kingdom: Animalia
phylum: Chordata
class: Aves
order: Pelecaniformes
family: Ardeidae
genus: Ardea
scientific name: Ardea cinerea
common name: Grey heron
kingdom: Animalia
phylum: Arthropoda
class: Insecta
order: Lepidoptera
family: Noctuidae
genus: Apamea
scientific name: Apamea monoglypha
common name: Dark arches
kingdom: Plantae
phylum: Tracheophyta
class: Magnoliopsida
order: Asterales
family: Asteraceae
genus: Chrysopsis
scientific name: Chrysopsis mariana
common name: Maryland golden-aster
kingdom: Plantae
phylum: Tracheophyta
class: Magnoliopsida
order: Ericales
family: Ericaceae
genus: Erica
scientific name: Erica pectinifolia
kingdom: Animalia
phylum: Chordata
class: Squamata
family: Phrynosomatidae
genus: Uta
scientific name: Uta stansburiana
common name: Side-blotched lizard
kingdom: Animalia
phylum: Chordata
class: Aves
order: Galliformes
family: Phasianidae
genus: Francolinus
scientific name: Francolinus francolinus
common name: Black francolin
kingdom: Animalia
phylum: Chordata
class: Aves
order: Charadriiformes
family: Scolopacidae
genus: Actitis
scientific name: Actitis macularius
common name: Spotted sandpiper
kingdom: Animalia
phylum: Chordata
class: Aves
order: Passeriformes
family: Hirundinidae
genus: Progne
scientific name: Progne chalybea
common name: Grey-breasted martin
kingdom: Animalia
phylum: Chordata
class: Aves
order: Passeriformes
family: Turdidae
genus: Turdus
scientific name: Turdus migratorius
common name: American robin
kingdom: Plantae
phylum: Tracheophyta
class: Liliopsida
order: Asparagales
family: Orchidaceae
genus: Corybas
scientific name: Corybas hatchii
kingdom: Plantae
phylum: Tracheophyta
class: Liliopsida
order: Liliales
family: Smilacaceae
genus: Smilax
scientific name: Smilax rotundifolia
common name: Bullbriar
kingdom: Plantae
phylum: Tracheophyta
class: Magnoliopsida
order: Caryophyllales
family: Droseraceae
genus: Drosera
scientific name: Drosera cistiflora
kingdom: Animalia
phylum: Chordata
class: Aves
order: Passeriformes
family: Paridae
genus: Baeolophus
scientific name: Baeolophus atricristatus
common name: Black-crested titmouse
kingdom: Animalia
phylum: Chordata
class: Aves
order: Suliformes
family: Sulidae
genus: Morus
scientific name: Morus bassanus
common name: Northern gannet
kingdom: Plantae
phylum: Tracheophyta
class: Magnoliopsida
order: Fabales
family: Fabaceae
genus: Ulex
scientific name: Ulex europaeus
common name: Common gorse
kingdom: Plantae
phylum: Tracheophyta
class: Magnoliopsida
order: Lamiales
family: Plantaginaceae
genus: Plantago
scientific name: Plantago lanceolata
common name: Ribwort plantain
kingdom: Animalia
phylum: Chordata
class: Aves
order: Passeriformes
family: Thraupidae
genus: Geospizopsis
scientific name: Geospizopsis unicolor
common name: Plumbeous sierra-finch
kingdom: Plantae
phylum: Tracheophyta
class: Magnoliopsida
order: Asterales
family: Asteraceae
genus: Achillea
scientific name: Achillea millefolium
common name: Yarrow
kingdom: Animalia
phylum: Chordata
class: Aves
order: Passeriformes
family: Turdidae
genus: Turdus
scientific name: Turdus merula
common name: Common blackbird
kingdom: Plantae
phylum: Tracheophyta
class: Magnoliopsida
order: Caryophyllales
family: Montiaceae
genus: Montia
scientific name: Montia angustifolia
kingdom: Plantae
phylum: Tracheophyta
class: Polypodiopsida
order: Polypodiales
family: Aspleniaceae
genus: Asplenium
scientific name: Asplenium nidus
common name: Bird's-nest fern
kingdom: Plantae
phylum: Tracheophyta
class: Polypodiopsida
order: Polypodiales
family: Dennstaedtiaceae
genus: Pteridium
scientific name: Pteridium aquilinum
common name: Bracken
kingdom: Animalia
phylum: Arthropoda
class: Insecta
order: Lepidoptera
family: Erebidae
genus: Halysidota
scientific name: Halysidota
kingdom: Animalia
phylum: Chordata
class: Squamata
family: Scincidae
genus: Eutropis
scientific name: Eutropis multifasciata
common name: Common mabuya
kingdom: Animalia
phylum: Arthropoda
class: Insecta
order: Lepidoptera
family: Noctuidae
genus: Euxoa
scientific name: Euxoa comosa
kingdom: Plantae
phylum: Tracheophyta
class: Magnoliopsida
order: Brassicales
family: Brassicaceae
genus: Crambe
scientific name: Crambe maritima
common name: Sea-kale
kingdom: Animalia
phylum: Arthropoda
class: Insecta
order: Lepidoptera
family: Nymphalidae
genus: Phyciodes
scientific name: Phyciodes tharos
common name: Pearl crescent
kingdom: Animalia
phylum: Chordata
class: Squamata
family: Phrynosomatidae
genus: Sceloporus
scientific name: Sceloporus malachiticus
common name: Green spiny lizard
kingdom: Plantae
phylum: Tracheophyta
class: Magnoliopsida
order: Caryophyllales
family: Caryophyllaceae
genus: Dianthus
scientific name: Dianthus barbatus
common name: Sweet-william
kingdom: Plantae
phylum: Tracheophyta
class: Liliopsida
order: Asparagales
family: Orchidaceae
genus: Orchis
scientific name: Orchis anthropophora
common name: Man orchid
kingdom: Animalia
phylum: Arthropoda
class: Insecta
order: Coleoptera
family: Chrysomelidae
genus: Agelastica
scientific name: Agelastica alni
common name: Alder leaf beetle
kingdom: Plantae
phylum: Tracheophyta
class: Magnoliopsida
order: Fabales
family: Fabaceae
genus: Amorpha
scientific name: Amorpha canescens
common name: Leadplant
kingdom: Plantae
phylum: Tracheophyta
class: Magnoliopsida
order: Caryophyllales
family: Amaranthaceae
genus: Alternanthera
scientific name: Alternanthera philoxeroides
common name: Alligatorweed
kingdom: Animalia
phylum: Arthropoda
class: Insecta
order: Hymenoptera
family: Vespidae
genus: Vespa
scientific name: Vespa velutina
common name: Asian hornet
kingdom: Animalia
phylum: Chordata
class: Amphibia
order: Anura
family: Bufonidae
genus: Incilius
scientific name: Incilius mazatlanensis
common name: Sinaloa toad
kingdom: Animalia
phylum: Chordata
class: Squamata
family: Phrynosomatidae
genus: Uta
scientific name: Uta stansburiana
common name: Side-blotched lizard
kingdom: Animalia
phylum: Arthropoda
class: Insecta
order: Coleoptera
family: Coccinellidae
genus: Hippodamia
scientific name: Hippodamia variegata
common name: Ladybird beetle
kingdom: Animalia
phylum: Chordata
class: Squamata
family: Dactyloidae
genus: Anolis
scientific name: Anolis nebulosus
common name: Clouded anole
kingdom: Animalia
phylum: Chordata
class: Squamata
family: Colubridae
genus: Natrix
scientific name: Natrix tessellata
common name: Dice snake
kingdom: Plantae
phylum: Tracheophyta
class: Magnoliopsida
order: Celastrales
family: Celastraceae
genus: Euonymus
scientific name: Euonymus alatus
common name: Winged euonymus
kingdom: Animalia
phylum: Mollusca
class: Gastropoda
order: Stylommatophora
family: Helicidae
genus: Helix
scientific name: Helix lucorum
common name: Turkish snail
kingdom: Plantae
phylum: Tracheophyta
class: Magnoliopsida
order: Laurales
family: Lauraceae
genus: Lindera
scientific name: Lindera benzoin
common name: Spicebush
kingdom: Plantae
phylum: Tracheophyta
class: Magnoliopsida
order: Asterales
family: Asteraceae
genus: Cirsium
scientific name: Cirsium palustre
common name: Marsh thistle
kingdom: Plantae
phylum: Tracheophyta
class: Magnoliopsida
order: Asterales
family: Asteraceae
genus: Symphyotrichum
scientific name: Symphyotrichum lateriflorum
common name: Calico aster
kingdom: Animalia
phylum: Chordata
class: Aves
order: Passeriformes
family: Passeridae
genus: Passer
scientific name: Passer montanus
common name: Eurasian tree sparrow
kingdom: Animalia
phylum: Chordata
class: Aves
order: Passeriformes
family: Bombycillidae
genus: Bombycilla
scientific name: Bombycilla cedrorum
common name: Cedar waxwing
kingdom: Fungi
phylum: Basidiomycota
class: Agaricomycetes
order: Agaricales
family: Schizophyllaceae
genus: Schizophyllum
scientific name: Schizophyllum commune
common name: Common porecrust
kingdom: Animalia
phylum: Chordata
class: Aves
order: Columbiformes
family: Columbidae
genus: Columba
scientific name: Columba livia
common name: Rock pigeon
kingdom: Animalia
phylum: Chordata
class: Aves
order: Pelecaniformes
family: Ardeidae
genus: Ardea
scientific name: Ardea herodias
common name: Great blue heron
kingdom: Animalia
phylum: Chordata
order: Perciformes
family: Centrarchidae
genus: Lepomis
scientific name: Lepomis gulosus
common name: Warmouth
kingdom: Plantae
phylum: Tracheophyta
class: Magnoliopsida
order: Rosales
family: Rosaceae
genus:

★ ★ ★ ★ ★

◆ OBJECTIVE ◆
Reproduce the data above line for line, starting at its first line and ending at the line that contains "common name: Dark arches", with that line included.

◆ PROBLEM SOLUTION ◆
kingdom: Animalia
phylum: Chordata
class: Aves
order: Pelecaniformes
family: Ardeidae
genus: Ardea
scientific name: Ardea cinerea
common name: Grey heron
kingdom: Animalia
phylum: Arthropoda
class: Insecta
order: Lepidoptera
family: Noctuidae
genus: Apamea
scientific name: Apamea monoglypha
common name: Dark arches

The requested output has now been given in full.